Debatte um Konjunkturprogramme "Arbeiten und den Mund halten"
Bestehende Fördermaßnahmen ausweiten oder doch lieber Steuern senken? In der Berliner Debatte um mögliche Konjunkturprogramme liegen die Meinungen weit auseinander. Wirtschaftsforscher drängen jedoch auf eine schnelle Einigung. Das Maßnahmenpaket müsse noch vor Weihnachten stehen.
In der Berliner Regierungskoalition ist ein Streit über Art und Umfang der Hilfen zur Ankurbelung der Wirtschaft entbrannt. Nachdem Bundesfinanzminister Peer Steinbrück sich für das Vorziehen der geplanten steuerlichen Absetzbarkeit der Beiträge zur Kranken- und Pflegeversicherung ausgesprochen hatte, fordern Abgeordnete von SPD und CDU angesichts des Konjunktureinbruchs vor allem schnelle Entscheidungen zur Sicherung von Arbeitsplätzen.
"Neue Impulse für das Handwerk"
"Die Stabilisierung des Arbeitsmarktes ist das Wichtigste, was wir im Augenblick in Berlin zu tun haben", sagte der SPD-Vorsitzende Franz Müntefering beim Landesparteitag der SPD Sachsen-Anhalts. Eine Möglichkeit sieht er in der stärkeren Förderung der ökologischen Gebäudesanierung. Dies könne neue Impulse für das Handwerk geben, so Müntefering.
Bundesfinanzminister Peer Steinbrück lehnte öffentliche Ratschläge zur Rettung der Konjunktur indes strikt ab. "Es wäre gut, wenn die Politik jetzt arbeitet, verschiedene Maßnahmen prüft und so lange schlicht den Mund hält", sagte er der "Bild am Sonntag".
"Ökonomisch schwachsinnig"
Auch innerhalb der Union ist ein mögliches Konjunkturprogramm umstritten. Während Unions-Fraktionsvize Hans-Peter Friedrich (CSU) sich im ZDF für eine Senkung der KFZ-Steuer für abgasarme Neufahrzeuge aussprach, lehnte der CDU-Haushaltsexperte Steffen Kampeter alle Maßnahmen ab. Dies gelte auch für einzelne Branchen. Einen Wirtschaftszweig zu fördern und den anderen im Regen stehen zu lassen wäre "nicht nur ökonomisch schwachsinnig, sondern es wäre auch ungerecht", sagte Kampeter dem ZDF.
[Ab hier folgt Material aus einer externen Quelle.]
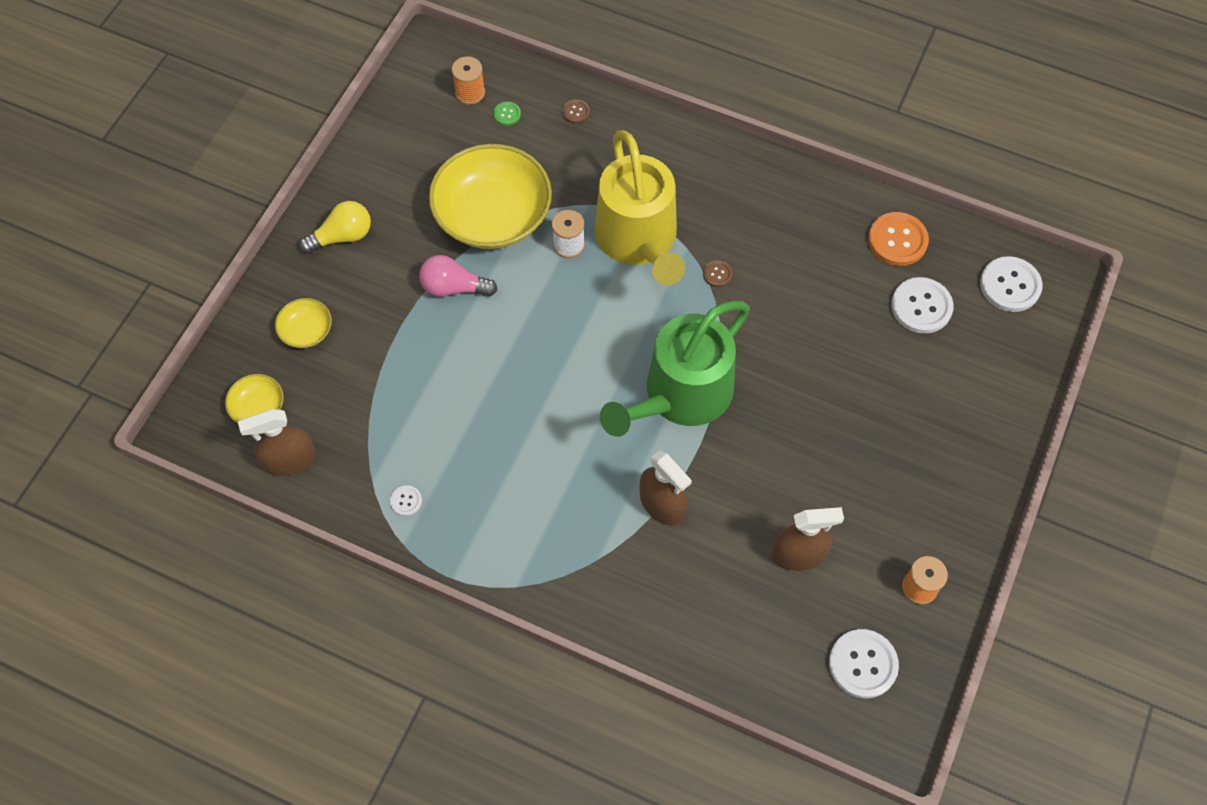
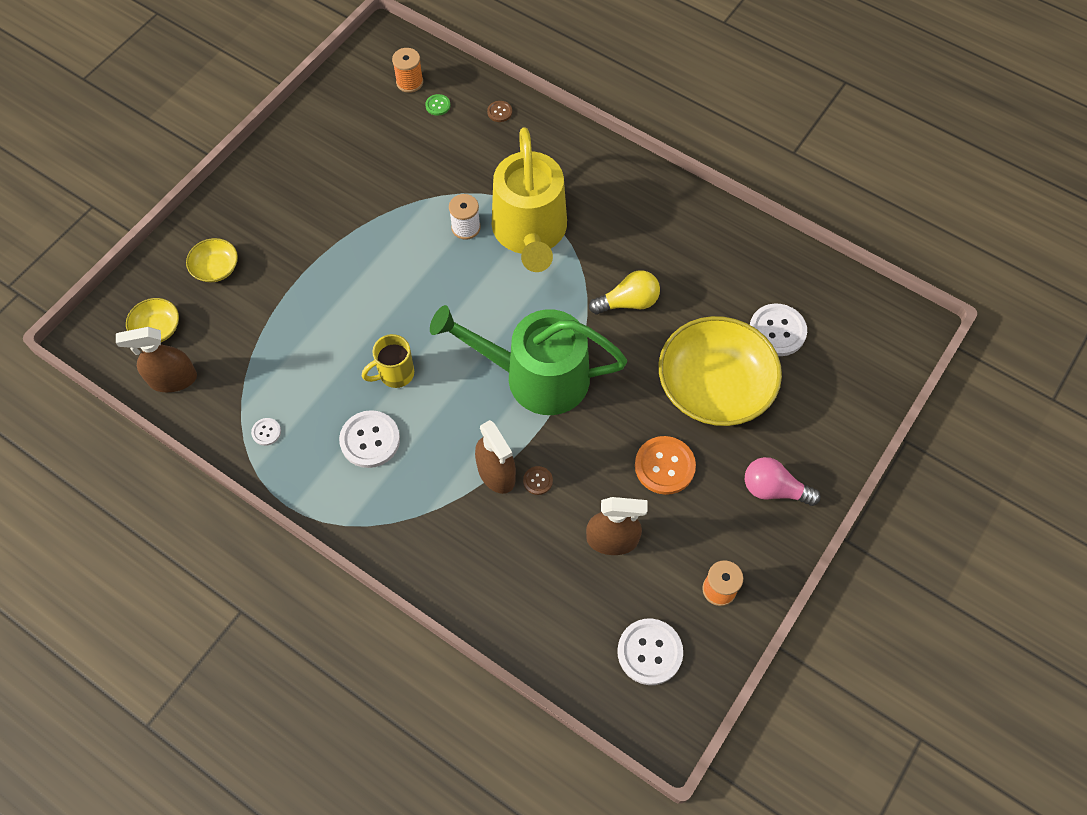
camera: 10 degrees right, 0 degrees up
(342, 236) = (267, 190): yellow light bulb -> yellow light bulb (628, 302)
(454, 287) = (354, 250): pink light bulb -> pink light bulb (773, 489)
(493, 215) = (404, 191): yellow bowl -> yellow bowl (714, 386)
(530, 416) = (395, 374): none -> yellow mug
(681, 395) = (536, 376): green watering can -> green watering can turned 45 degrees clockwise
(717, 274) = (594, 273): brown button -> brown button (538, 481)
(897, 240) = (768, 268): orange button -> orange button (664, 466)
(1010, 285) = (865, 324): white button -> white button (370, 440)

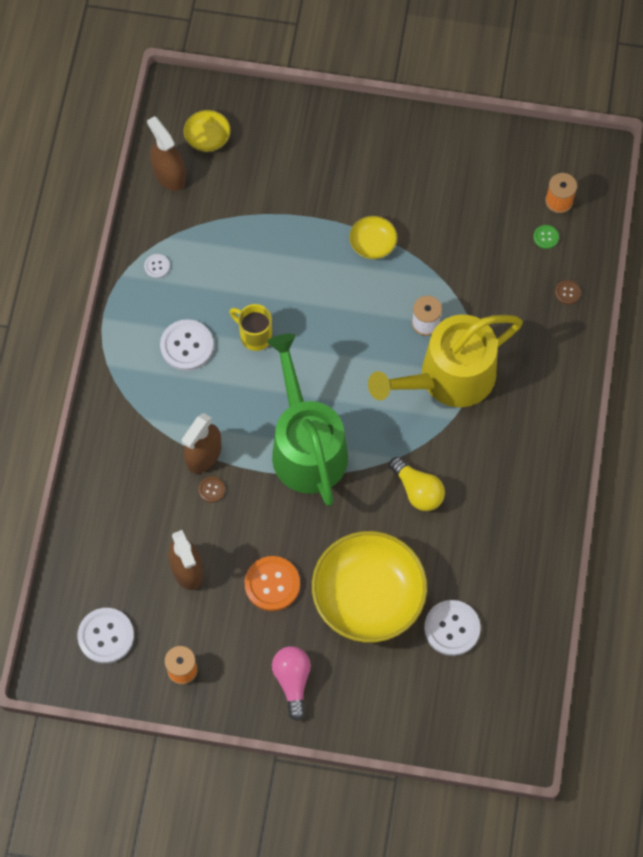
camera: 65 degrees right, 5 degrees up
(216, 268) = (284, 149): yellow bowl -> yellow bowl (373, 243)

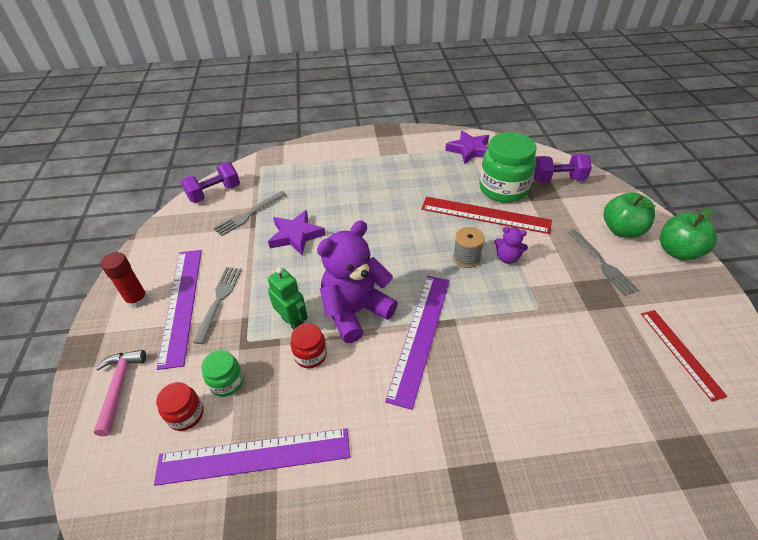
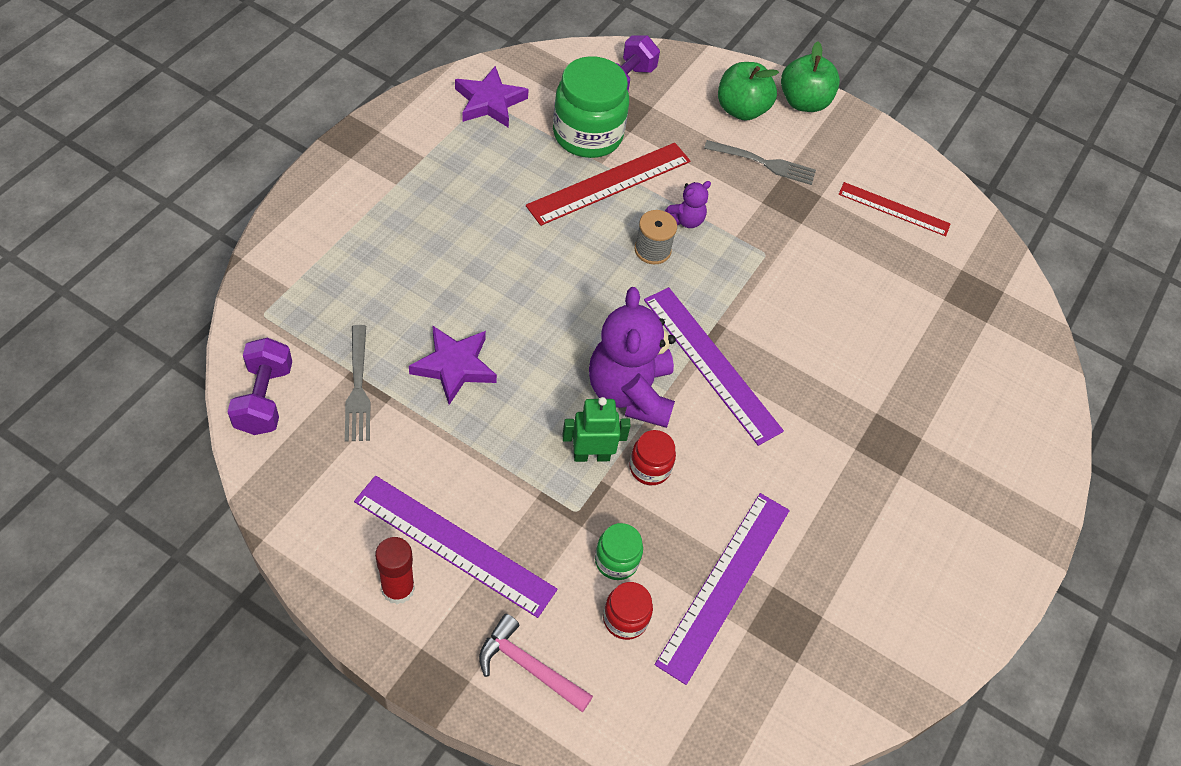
camera: 60 degrees left, 10 degrees up
(219, 300) = (487, 504): grey fork -> none

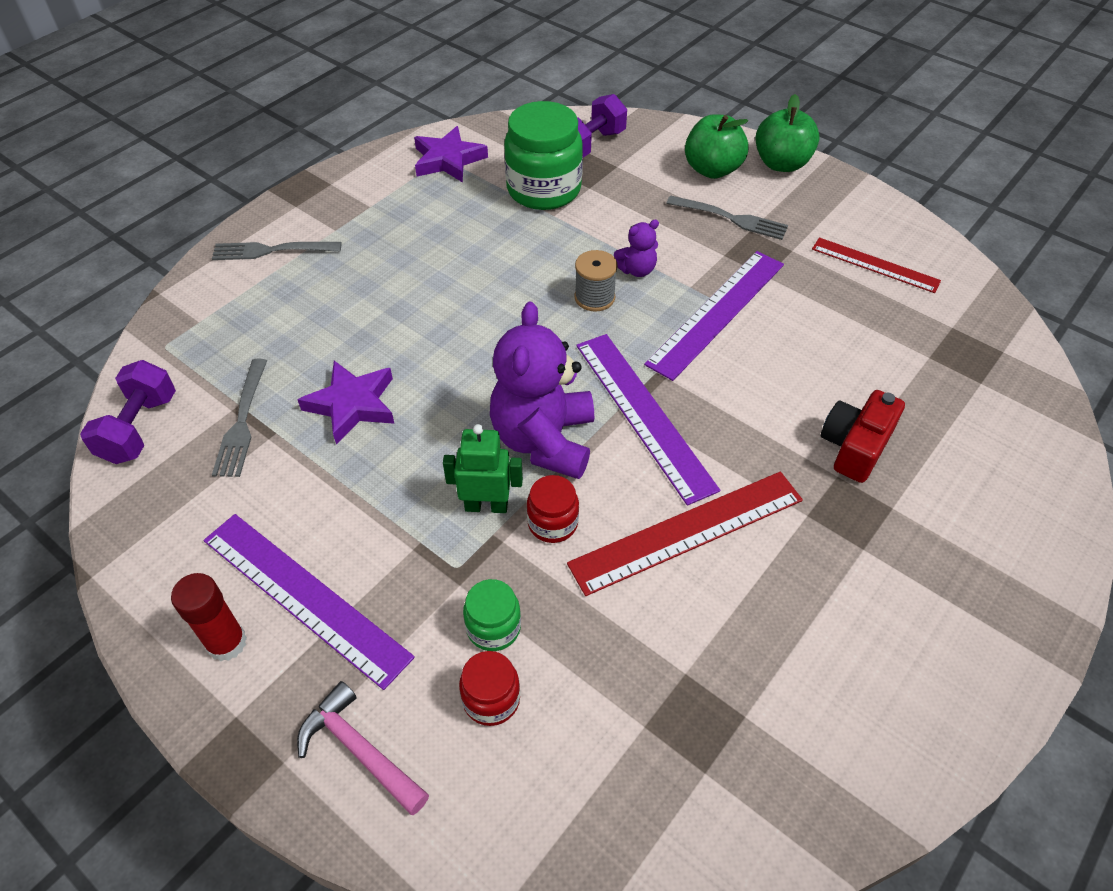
camera: 15 degrees right, 5 degrees down
(339, 208) = (271, 250): none -> grey fork
(609, 183) = (558, 233): red ruler -> red ruler (687, 531)
(725, 584) = (623, 666): purple ruler -> purple ruler (717, 313)
(888, 386) = (854, 447): none -> red camera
Der Direktor des Hamburger Weltwirtschaftsinstituts, Thomas Straubhaar, forderte die Politik zu schnellen Entscheidungen auf. Die Maßnahmen zur Stützung der Konjunktur müssten noch vor dem Weihnachtsgeschäft stehen, sagte er in der "BZ am Sonntag". Steuersenkungen seien dabei besser als ein Konjunkturprogramm, das außer Mitnahmeeffekten nichts bringe. "Kein Mensch kauft wegen ein paar Euro Zuschuss Kühlschränke oder Autos, wenn er das nicht ohnehin vorhatte", so Straubhaar.
"Nachfolgende Generationen sollen blechen"
Finanzminister Steinbrück sprach sich indes nachdrücklich gegen Steuersenkungen zur Ankurbelung der Wirtschaft aus. Gegenüber der "Bild am Sonntag" warnte er: "Die meisten Forderungen nach einem Konjunkturprogramm heißen doch, dass mal wieder nachfolgende Generationen dafür blechen sollen."
Unterdessen nimmt das geplante Konjunkturpaket nach Informationen des Nachrichtenmagazins "Der Spiegel" Konturen an. Dabei setze die Regierung vor allem auf die Ausweitung bereits vorhandener Fördermaßnahmen, heißt es in dem Bericht. Eine Arbeitsgruppe der beteiligten Ministerien habe sich demnach darauf verständigt, das Gebäudesanierungsprogramm und das Infrastrukturprogramm der Staatsbank KfW massiv aufzustocken. Neue Programme solle es nicht geben.